Determine how many of the lines below hold the word "grey". Give the number and nothing else.

Dataset entries:

◇ ◇ ◇ ◇

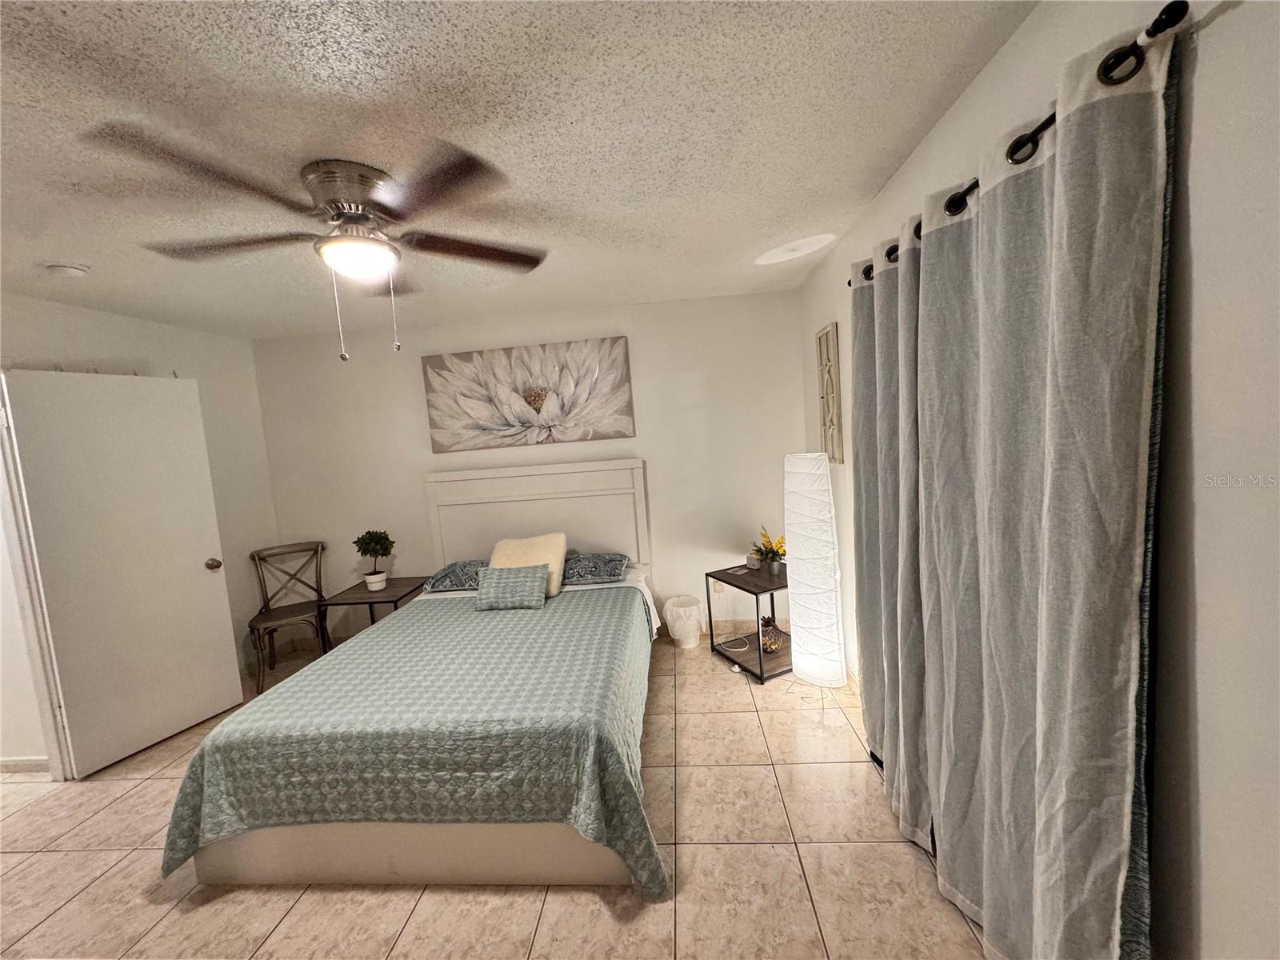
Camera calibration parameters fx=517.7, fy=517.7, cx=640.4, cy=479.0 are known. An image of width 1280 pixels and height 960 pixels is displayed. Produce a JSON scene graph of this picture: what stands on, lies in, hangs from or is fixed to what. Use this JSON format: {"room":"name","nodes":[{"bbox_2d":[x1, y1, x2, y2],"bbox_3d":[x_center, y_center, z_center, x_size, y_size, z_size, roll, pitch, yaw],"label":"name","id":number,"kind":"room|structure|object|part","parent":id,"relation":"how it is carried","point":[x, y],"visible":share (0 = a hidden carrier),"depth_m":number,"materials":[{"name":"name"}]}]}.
{"room":"bedroom","nodes":[
{"label":"bedroom","id":0,"kind":"room"},
{"bbox_2d":[0,290,277,757],"bbox_3d":[-2.980,0.339,2.218,0.129,2.492,3.849,-3,6,5],"label":"left wall","id":1,"kind":"structure","parent":0,"point":[96,342],"depth_m":3.53,"materials":[{"name":"white paint"}]},
{"bbox_2d":[0,755,51,773],"bbox_3d":[-3.783,1.537,2.750,1.740,0.083,0.014,-3,6,5],"label":"baseboard","id":2,"kind":"structure","parent":1,"relation":"attached to","point":[19,762],"depth_m":2.72,"materials":[{"name":"white paint"}]},
{"bbox_2d":[0,373,71,779],"bbox_3d":[-3.078,0.545,2.239,0.193,2.080,0.864,-3,6,5],"label":"door frame","id":3,"kind":"structure","parent":1,"relation":"attached to","point":[17,566],"depth_m":2.56,"materials":[{"name":"white paint"}]},
{"bbox_2d":[2,366,240,777],"bbox_3d":[-2.787,0.466,2.854,0.176,2.040,0.760,-2,6,23],"label":"door","id":4,"kind":"structure","parent":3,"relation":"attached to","point":[197,426],"depth_m":2.79,"materials":[{"name":"white paint"}]},
{"bbox_2d":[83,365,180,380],"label":"over-the-door hooks","id":5,"kind":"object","parent":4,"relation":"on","point":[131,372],"visible":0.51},
{"bbox_3d":[-2.662,0.531,3.247,0.090,0.074,0.078,-2,6,23],"label":"doorknob","id":6,"kind":"part","parent":4,"relation":"part of","materials":[{"name":"silver metal"}]},
{"bbox_2d":[0,628,987,959],"bbox_3d":[-1.217,1.535,1.676,5.135,0.101,4.879,-3,6,5],"label":"floor","id":7,"kind":"structure","parent":0,"point":[597,913],"depth_m":1.86,"materials":[{"name":"beige tile"}]},
{"bbox_2d":[245,540,333,691],"bbox_3d":[-2.524,0.950,3.734,0.497,0.900,0.541,-7,6,-28],"label":"chair","id":8,"kind":"object","parent":7,"relation":"on","point":[266,593],"visible":0.94,"depth_m":3.74,"materials":[{"name":"brown wood"}]},
{"bbox_2d":[316,576,427,641],"bbox_3d":[-1.909,1.072,3.787,0.527,0.544,0.520,-3,6,5],"label":"nightstand","id":9,"kind":"object","parent":7,"relation":"on","point":[362,598],"visible":0.55,"depth_m":3.65,"materials":[{"name":"brown wood"}]},
{"bbox_2d":[352,528,395,590],"bbox_3d":[-1.901,0.569,3.716,0.273,0.429,0.275,-8,7,-37],"label":"potted plant","id":10,"kind":"object","parent":9,"relation":"on","point":[374,579],"visible":1,"depth_m":3.67,"materials":[{"name":"green plant"}]},
{"bbox_2d":[168,460,669,899],"bbox_3d":[-0.788,0.657,2.770,1.735,1.352,2.248,-3,6,5],"label":"bed","id":11,"kind":"object","parent":7,"relation":"on","point":[393,862],"visible":0.88,"depth_m":1.90,"materials":[{"name":"green fabric"}]},
{"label":"bed base","id":12,"kind":"part","parent":11,"relation":"part of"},
{"bbox_2d":[159,585,667,891],"bbox_3d":[-0.783,1.065,2.622,1.794,0.499,1.714,-3,6,5],"label":"bedspread","id":13,"kind":"object","parent":11,"relation":"on","point":[189,794],"visible":0.79,"depth_m":1.89,"materials":[{"name":"fabric"}]},
{"bbox_2d":[472,564,548,610],"bbox_3d":[-0.778,0.648,3.134,0.432,0.230,0.195,-3,6,5],"label":"throw pillow","id":14,"kind":"object","parent":13,"relation":"on","point":[534,587],"visible":0.99,"depth_m":3.07,"materials":[{"name":"fabric"}]},
{"bbox_2d":[424,559,487,591],"bbox_3d":[-1.142,0.645,3.601,0.590,0.150,0.426,-3,6,5],"label":"pillow","id":15,"kind":"object","parent":11,"relation":"on","point":[459,568],"visible":0.69,"depth_m":3.45,"materials":[{"name":"blue fabric"}]},
{"bbox_2d":[488,532,567,597],"bbox_3d":[-0.728,0.554,3.345,0.490,0.355,0.287,-3,6,5],"label":"cream pillow","id":16,"kind":"object","parent":11,"relation":"on","point":[534,550],"visible":0.64,"depth_m":3.29,"materials":[{"name":"beige fabric"}]},
{"bbox_3d":[-0.777,0.521,3.909,1.537,1.302,0.165,-3,6,5],"label":"headboard","id":17,"kind":"part","parent":11,"relation":"part of","materials":[{"name":"white wood"}]},
{"bbox_2d":[560,551,631,584],"bbox_3d":[-0.394,0.592,3.532,0.626,0.141,0.433,-3,6,5],"label":"blue pillow","id":18,"kind":"object","parent":11,"relation":"on","point":[584,568],"visible":0.92,"depth_m":3.39,"materials":[{"name":"blue fabric"}]},
{"bbox_2d":[663,594,703,647],"bbox_3d":[0.310,1.023,3.703,0.286,0.318,0.284,-3,6,5],"label":"trash can","id":19,"kind":"object","parent":7,"relation":"on","point":[690,622],"visible":0.99,"depth_m":3.62,"materials":[{"name":"white plastic"}]},
{"bbox_2d":[706,561,792,682],"bbox_3d":[0.794,0.903,3.382,0.484,0.556,0.550,-7,6,-26],"label":"side table","id":20,"kind":"object","parent":7,"relation":"on","point":[727,577],"visible":0.66,"depth_m":3.29,"materials":[{"name":"wood"}]},
{"bbox_2d":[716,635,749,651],"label":"power cord","id":21,"kind":"object","parent":20,"relation":"on","point":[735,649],"visible":0.96,"depth_m":3.57,"materials":[{"name":"white plastic"}]},
{"bbox_2d":[750,526,786,573],"bbox_3d":[0.870,0.456,3.387,0.268,0.297,0.291,-7,6,-28],"label":"flower pot","id":22,"kind":"object","parent":20,"relation":"on","point":[772,558],"visible":0.92,"depth_m":3.36,"materials":[{"name":"plant"}]},
{"bbox_2d":[759,615,783,653],"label":"pineapple decoration","id":23,"kind":"object","parent":20,"relation":"on","point":[767,644],"visible":0.81,"depth_m":3.29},
{"bbox_2d":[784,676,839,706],"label":"lamp base","id":24,"kind":"object","parent":7,"relation":"on","point":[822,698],"visible":0.81,"depth_m":2.93,"materials":[{"name":"white plastic"}]},
{"bbox_2d":[784,451,846,687],"bbox_3d":[1.005,0.496,3.039,0.318,1.381,0.322,-3,6,5],"label":"floor lamp","id":25,"kind":"object","parent":7,"relation":"on","point":[802,485],"visible":0.99,"depth_m":2.94,"materials":[{"name":"white paper"}]},
{"bbox_2d":[0,0,1036,339],"bbox_3d":[-1.416,-0.996,1.524,4.986,0.105,4.897,-3,6,5],"label":"ceiling","id":26,"kind":"structure","parent":0,"point":[311,52],"depth_m":1.50,"materials":[{"name":"white paint"}]},
{"bbox_2d":[41,260,91,278],"bbox_3d":[-2.511,-0.911,2.261,0.140,0.044,0.138,-3,6,5],"label":"smoke detector","id":27,"kind":"object","parent":26,"relation":"attached to","point":[78,270],"visible":0.98,"depth_m":2.23,"materials":[{"name":"white plastic"}]},
{"bbox_2d":[93,126,546,362],"bbox_3d":[-0.937,-0.710,1.784,1.225,0.607,1.216,-8,7,-35],"label":"ceiling fan","id":28,"kind":"object","parent":26,"relation":"attached to","point":[350,208],"visible":0.99,"depth_m":1.63,"materials":[{"name":"metal"}]},
{"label":"fan blade","id":29,"kind":"part","parent":28,"relation":"part of","materials":[{"name":"brown wood"}]},
{"bbox_3d":[-0.953,-0.892,1.751,0.310,0.223,0.305,-3,6,5],"label":"motor housing","id":30,"kind":"part","parent":28,"relation":"part of","materials":[{"name":"silver metal"}]},
{"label":"fan blade","id":31,"kind":"part","parent":28,"relation":"part of","materials":[{"name":"brown wood"}]},
{"bbox_2d":[254,290,806,646],"bbox_3d":[-0.868,0.013,3.935,4.188,2.459,0.128,-3,6,5],"label":"back wall","id":32,"kind":"structure","parent":0,"point":[647,453],"depth_m":3.81,"materials":[{"name":"white paint"}]},
{"bbox_2d":[420,334,636,451],"bbox_3d":[-0.823,-0.609,3.767,1.525,0.739,0.045,-3,6,5],"label":"flower painting","id":33,"kind":"object","parent":32,"relation":"attached to","point":[539,396],"visible":0.98,"depth_m":3.74},
{"bbox_2d":[711,578,724,593],"bbox_3d":[0.566,0.783,3.816,0.070,0.117,0.011,-3,6,5],"label":"wall socket","id":34,"kind":"object","parent":32,"relation":"attached to","point":[717,587],"visible":0.88,"depth_m":3.81,"materials":[{"name":"white plastic"}]},
{"bbox_2d":[668,618,788,642],"bbox_3d":[-0.505,1.182,3.940,3.700,0.094,0.014,-3,6,5],"label":"baseboard","id":35,"kind":"structure","parent":32,"relation":"attached to","point":[740,630],"depth_m":3.86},
{"bbox_2d":[794,0,1279,959],"bbox_3d":[1.111,0.104,1.358,0.132,2.503,4.517,-3,6,5],"label":"right wall","id":36,"kind":"structure","parent":0,"point":[1202,248],"depth_m":0.88,"materials":[{"name":"white paint"}]},
{"bbox_2d":[815,322,843,465],"bbox_3d":[1.092,-0.474,3.013,0.030,0.821,0.319,-3,6,5],"label":"wall art","id":37,"kind":"object","parent":36,"relation":"attached to","point":[825,334],"visible":1,"depth_m":2.97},
{"bbox_2d":[853,0,1187,287],"bbox_3d":[0.926,-0.809,1.571,0.131,0.061,1.840,-3,6,5],"label":"curtain rod","id":38,"kind":"object","parent":36,"relation":"attached to","point":[1149,34],"visible":0.55,"depth_m":0.93,"materials":[{"name":"black metal"}]},
{"bbox_2d":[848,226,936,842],"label":"curtain","id":39,"kind":"object","parent":38,"relation":"hanging from","point":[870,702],"visible":0.62,"depth_m":1.90,"materials":[{"name":"grey fabric"}]},
{"bbox_2d":[865,12,1177,959],"bbox_3d":[0.912,0.229,1.594,0.147,2.157,1.386,-3,6,5],"label":"curtain","id":40,"kind":"object","parent":38,"relation":"hanging from","point":[1135,109],"visible":0.98,"depth_m":1.17,"materials":[{"name":"grey fabric"}]}
]}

◇ ◇ ◇ ◇

Answer section: 2